A California teen has been battling a chronic and severe infection acquired from a fish tank. Five years ago, Hannele Cox cut her hand when she pulled it out of an aquarium. It sounds like it was a pretty minor scratch, but it doesn’t take much to cause an infection under the right circumstances.

A while after the injury, infection was apparent. A round of antibiotics didn’t fix it (no word on whether any bacterial cultures were performed at that point). Eventually, a dermatologist diagnosed the problem: Mycobacterium marinum infection. One problem with infections like this is that they are sometimes not diagnosed until they are quite advanced. If the patient doesn’t mention the aquarium exposure and/or the physician doesn’t ask about pets, an infection like M. marinum might not be considered.

Mycobacterium marinum infection is sometimes called "fish tank granuloma" in testament to its common association with fish tanks. It can be found in both freshwater and marine fish (and the water in their tanks), and most often infected fish don’t have any signs of disease. Therefore, you have to assume that any fish and any aquarium could be infected, and therefore a potential source of human infection.

Infections with M. marinum usually develop a couple of weeks after exposure and are characterized by small bumps (papules) on the skin that progress to shallow ulcers. Typically, infection is not very invasive and responds to treatment, although months of treatment may be required. Sometimes, the infection can spread to deeper tissues, making it much harder to treat. Unfortunately, that’s what happened to Hannele Cox. Her infection has not responded well to treatment and has spread to deeper tissues, including bone. She’s had two surgeries to try to save her hand, and at least one more is planned. Amputation isn’t outside of the realm of possibility, but will hopefully be avoided.

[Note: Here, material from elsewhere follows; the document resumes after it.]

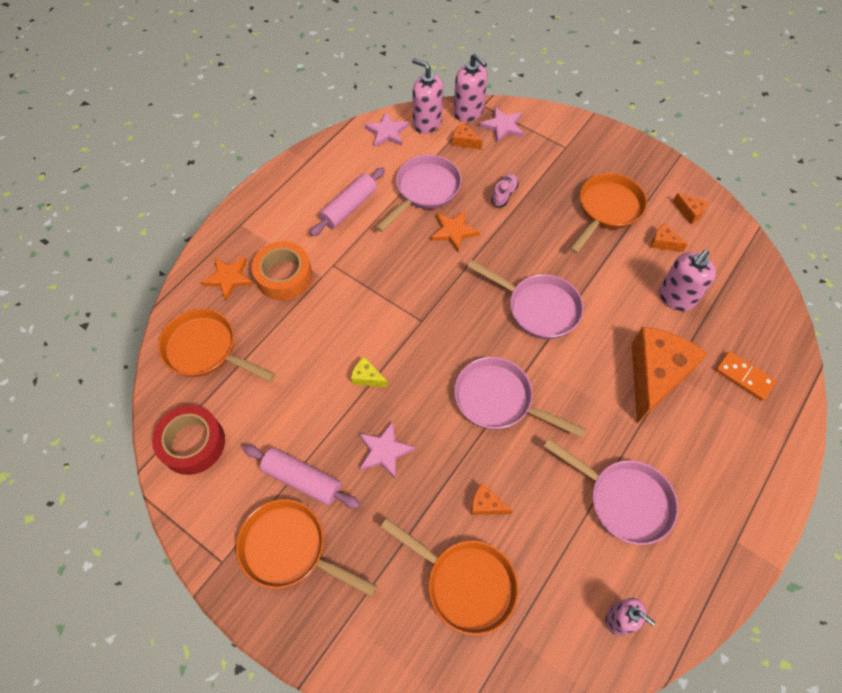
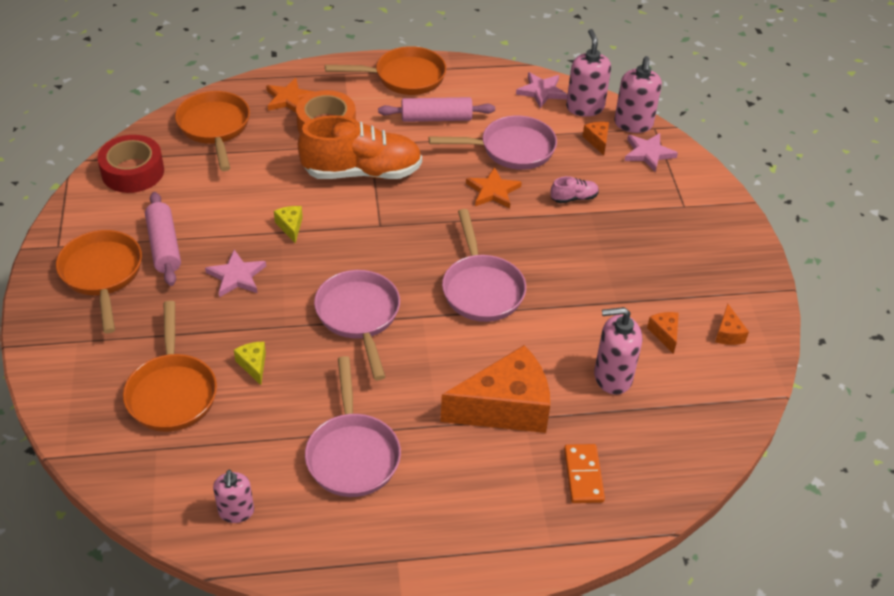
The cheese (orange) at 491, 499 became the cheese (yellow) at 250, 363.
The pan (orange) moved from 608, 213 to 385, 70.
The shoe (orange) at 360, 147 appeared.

Fish owners should be aware of the risk of M. marinum infection.  While fish are often ignored as a potential causes of infection and the overall risk is low, there are simple measures that can be undertaken to reduce the risk of acquiring an infection from fish tanks. These mainly involve limiting contact with fish tank water and the use of good general hygiene practices:

  • Contact with aquarium water should be minimized
  • Never dump aquarium water into kitchen or bathroom sinks.
  • Promptly clean up any aquarium water spills.
  • Take care when putting your hands in the aquarium, especially if there are sharp surfaces (e.g. rock, coral) that might result in cuts or abrasions.
  • Hands should be washed thoroughly after contact with aquarium water.
  • People with compromised immune systems should not have contact with aquarium water. They should have someone else clean their fish tank.